TEXTE FOURNI —
──────

1 DVD Deutsche Grammophon (2002)
073 030-9
Pelléas et Mélisande, opéra de Debussy

Après dix ans de gestation, Pelléas et Mélisande, la pièce de Maeterlinck lue en 1892 devient l'opéra en cinq actes créé le 30 avril 1902, à l'Opéra Comique de Paris. Debussy à découvert le poète qui lui convenait : celui qui, « disant les choses à demi, me permettra de greffer mon rêve sur le sien; qui concevra des personnages dont l'histoire et la demeure ne seront d'aucun temps, d'aucun lieu » (1889). On parle souvent du scandale des premières représentations ; elles ne furent agitées que pour de faux prétextes (rancœurs de Maeterlinck, cabale de wagnériens endurcis, etc.). Le public et la critique apprécia cette œuvre symbolique aux phrases triviales mais aux sens multiples, ce monde onirique où la tension croît malgré la pauvreté de l'action.

──────

ENREGISTREMENTS FOURNIS —
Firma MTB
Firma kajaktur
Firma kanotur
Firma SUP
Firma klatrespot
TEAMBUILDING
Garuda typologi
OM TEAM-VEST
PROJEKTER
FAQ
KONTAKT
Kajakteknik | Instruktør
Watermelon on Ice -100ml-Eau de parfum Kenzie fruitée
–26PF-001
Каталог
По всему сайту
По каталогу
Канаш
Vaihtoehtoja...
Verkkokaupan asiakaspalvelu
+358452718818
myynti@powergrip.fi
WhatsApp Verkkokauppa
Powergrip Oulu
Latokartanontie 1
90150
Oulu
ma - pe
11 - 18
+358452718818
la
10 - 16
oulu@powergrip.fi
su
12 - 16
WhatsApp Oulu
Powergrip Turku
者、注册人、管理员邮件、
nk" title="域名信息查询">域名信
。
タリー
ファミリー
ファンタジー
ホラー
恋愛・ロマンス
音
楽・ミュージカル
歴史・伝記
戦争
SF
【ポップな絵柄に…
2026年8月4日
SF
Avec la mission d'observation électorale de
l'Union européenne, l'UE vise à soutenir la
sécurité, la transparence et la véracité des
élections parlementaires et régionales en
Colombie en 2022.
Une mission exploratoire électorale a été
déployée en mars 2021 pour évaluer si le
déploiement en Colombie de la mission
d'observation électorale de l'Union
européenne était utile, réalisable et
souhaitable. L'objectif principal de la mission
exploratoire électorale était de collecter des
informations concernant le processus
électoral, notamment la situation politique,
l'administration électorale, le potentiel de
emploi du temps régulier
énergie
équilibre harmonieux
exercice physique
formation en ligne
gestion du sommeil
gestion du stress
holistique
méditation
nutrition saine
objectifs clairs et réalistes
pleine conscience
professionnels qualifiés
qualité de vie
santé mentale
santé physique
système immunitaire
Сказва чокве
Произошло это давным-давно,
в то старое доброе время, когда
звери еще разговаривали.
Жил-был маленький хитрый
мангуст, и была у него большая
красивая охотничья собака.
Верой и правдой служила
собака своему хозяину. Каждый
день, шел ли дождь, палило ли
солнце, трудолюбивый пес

──────

À COMPLÉTER —
• A. Recopiez à l'identique les lignes des enregistrements, en commençant au tout début de ceux-ci et en terminant par la ligne qui contient « Сказва чокве », les deux bornes comprises.
• B. Poursuivez le texte sur Pelléas et Mélisande à partir de sa dernière phrase.

LISTE DES RÉPONSES —
• A.
Firma MTB
Firma kajaktur
Firma kanotur
Firma SUP
Firma klatrespot
TEAMBUILDING
Garuda typologi
OM TEAM-VEST
PROJEKTER
FAQ
KONTAKT
Kajakteknik | Instruktør
Watermelon on Ice -100ml-Eau de parfum Kenzie fruitée
–26PF-001
Каталог
По всему сайту
По каталогу
Канаш
Vaihtoehtoja...
Verkkokaupan asiakaspalvelu
+358452718818
myynti@powergrip.fi
WhatsApp Verkkokauppa
Powergrip Oulu
Latokartanontie 1
90150
Oulu
ma - pe
11 - 18
+358452718818
la
10 - 16
oulu@powergrip.fi
su
12 - 16
WhatsApp Oulu
Powergrip Turku
者、注册人、管理员邮件、
nk" title="域名信息查询">域名信
。
タリー
ファミリー
ファンタジー
ホラー
恋愛・ロマンス
音
楽・ミュージカル
歴史・伝記
戦争
SF
【ポップな絵柄に…
2026年8月4日
SF
Avec la mission d'observation électorale de
l'Union européenne, l'UE vise à soutenir la
sécurité, la transparence et la véracité des
élections parlementaires et régionales en
Colombie en 2022.
Une mission exploratoire électorale a été
déployée en mars 2021 pour évaluer si le
déploiement en Colombie de la mission
d'observation électorale de l'Union
européenne était utile, réalisable et
souhaitable. L'objectif principal de la mission
exploratoire électorale était de collecter des
informations concernant le processus
électoral, notamment la situation politique,
l'administration électorale, le potentiel de
emploi du temps régulier
énergie
équilibre harmonieux
exercice physique
formation en ligne
gestion du sommeil
gestion du stress
holistique
méditation
nutrition saine
objectifs clairs et réalistes
pleine conscience
professionnels qualifiés
qualité de vie
santé mentale
santé physique
système immunitaire
Сказва чокве

• B.
Le Prince Golaud en armure (Donald Maxwell) entre sur scène pour se rendre prisonnier d'un bosquet d'arbres. Il est perdu dans cette forêt où il fait la connaissance de Mélisande (Alison Hagley), souffrante, mystérieuse, puis confiante. Elle a l'air d'une enfant et en même temps, la mise en scène insiste – un peu trop d'ailleurs – sur sa sensualité. La fontaine dans laquelle elle a perdu sa couronne annonce les différents points d'eau de l'ouvrage, dont la Fontaine aux aveugles où tombera bientôt l'anneau confié par son mari, cet homme près de qui elle n'est pas heureuse – à la minute même de cette perte qui marque son rapprochement de Pelléas, Golaud fait une grave chute de cheval.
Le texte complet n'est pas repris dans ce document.